***** Extrait cité

Les pêcheurs non autochtones dénoncent cette activité hors saison, la considérant comme illégale et craignant une baisse des stocks. «Elle intervient à une période critique de la reproduction du crustacé, en particulier dans la baie Sainte-Marie qui est une pouponnière», rappelle Martin Mallet, directeur général de l’Union des pêcheurs des Maritimes (UPM).

Les Premières Nations se heurtent donc à une farouche opposition. Ils sont notamment victimes de gestes de violence et d’intimidation.

Ces tensions ne sont pas nouvelles selon Sébastien Brodeur-Girard, professeur à l’École d’études autochtones de l’Université du Québec en Abitibi-Témiscamingue : «Ça revient de manière périodique depuis la fin des années 1990. La pêche est un enjeu très sensible en région atlantique.»

Quelle est la situation actuelle dans la baie Sainte-Marie?

«Les agents fédéraux sont particulièrement sévères, ils saisissent nos bateaux et nos casiers. Il y a beaucoup de harcèlement sur l’eau», affirme Mike Sack, chef mi’kmaq de la Première Nation de Sipekne’katik.

Le lundi 16 aout, il est lui-même arrêté sur le quai de Saulnierville par des équipes du ministère de Pêches et Océans Canada (MPO), alors que sa communauté vient de lancer sa pêche de subsistance hors des saisons commerciales.

**********

- [Questions et consignes]
A. D'après l'extrait cité, depuis quand les tensions autour de la pêche reviennent-elles de manière périodique ?
B. Citez, s'il vous plaît, le passage de l'extrait cité qui commence aux mots « Le lundi 16 » et s'arrête après les mots « des saisons commerciales. ».

***** Données enregistrées

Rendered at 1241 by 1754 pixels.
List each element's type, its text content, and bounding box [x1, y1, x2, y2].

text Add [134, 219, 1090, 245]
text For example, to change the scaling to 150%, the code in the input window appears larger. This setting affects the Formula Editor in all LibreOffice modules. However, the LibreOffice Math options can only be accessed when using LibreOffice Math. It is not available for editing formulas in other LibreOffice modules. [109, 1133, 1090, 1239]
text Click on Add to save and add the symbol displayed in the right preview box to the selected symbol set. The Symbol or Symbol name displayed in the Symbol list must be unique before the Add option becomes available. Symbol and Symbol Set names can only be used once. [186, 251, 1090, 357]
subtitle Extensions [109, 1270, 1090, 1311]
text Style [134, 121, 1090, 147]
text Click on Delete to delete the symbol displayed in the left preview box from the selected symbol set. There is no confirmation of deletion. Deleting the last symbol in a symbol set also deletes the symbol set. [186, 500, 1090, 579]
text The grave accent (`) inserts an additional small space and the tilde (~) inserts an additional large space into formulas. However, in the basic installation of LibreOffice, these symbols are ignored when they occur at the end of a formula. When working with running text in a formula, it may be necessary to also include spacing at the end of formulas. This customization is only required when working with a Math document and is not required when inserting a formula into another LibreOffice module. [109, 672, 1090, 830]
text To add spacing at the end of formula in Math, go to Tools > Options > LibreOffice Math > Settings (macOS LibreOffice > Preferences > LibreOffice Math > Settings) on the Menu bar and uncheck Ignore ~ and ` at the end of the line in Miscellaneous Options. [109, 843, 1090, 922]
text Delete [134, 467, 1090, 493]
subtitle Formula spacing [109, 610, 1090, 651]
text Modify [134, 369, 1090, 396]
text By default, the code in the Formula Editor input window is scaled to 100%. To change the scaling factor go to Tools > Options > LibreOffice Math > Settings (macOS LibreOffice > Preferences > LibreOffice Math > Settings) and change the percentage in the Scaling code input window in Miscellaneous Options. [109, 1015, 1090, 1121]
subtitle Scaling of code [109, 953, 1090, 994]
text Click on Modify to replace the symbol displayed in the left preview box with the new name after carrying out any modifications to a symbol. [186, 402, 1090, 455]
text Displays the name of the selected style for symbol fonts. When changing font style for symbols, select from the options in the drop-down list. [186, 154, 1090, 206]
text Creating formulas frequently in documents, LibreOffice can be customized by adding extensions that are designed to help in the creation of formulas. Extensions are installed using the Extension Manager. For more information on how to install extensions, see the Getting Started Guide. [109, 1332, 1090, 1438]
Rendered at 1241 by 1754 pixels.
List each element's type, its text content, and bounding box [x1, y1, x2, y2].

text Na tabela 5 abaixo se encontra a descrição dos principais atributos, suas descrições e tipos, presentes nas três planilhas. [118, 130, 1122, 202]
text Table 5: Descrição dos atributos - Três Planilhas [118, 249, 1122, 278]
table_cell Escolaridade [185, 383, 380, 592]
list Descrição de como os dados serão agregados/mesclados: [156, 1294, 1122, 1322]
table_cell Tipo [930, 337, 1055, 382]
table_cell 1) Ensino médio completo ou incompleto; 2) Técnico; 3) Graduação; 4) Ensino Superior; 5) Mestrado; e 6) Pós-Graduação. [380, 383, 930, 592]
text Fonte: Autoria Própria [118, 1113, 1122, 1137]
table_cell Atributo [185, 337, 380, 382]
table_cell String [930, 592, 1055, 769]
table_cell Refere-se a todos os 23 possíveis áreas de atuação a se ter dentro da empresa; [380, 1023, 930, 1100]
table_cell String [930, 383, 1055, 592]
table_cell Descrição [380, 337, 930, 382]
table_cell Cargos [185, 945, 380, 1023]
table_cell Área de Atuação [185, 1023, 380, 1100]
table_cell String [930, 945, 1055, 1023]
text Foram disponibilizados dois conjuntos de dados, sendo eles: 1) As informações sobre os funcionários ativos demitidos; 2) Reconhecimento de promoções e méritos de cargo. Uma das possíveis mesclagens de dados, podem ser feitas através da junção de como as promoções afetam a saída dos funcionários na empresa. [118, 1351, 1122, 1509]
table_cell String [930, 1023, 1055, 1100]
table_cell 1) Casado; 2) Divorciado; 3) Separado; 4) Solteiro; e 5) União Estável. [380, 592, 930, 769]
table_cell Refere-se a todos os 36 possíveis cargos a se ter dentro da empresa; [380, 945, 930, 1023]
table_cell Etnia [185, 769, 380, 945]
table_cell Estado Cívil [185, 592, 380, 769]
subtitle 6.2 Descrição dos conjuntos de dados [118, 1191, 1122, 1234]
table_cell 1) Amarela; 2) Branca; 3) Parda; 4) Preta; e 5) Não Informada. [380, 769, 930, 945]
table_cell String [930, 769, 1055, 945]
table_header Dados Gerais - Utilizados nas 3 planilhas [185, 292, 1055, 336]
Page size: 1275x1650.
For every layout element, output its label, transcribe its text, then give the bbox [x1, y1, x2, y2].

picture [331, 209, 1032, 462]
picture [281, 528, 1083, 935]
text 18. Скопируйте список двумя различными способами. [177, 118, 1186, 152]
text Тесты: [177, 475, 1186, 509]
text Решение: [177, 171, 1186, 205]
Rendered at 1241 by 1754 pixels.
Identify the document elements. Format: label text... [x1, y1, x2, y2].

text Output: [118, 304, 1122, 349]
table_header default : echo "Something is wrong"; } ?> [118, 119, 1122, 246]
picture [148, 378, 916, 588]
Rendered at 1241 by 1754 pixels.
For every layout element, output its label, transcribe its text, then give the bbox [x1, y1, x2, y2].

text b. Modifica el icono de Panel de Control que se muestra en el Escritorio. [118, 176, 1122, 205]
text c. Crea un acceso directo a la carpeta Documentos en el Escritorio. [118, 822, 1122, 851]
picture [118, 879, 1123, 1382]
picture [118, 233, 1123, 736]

**********

- [Réponses aux exercices]
A. Depuis la fin des années 1990.

B.
Le lundi 16 aout, il est lui-même arrêté sur le quai de Saulnierville par des équipes du ministère de Pêches et Océans Canada (MPO), alors que sa communauté vient de lancer sa pêche de subsistance hors des saisons commerciales.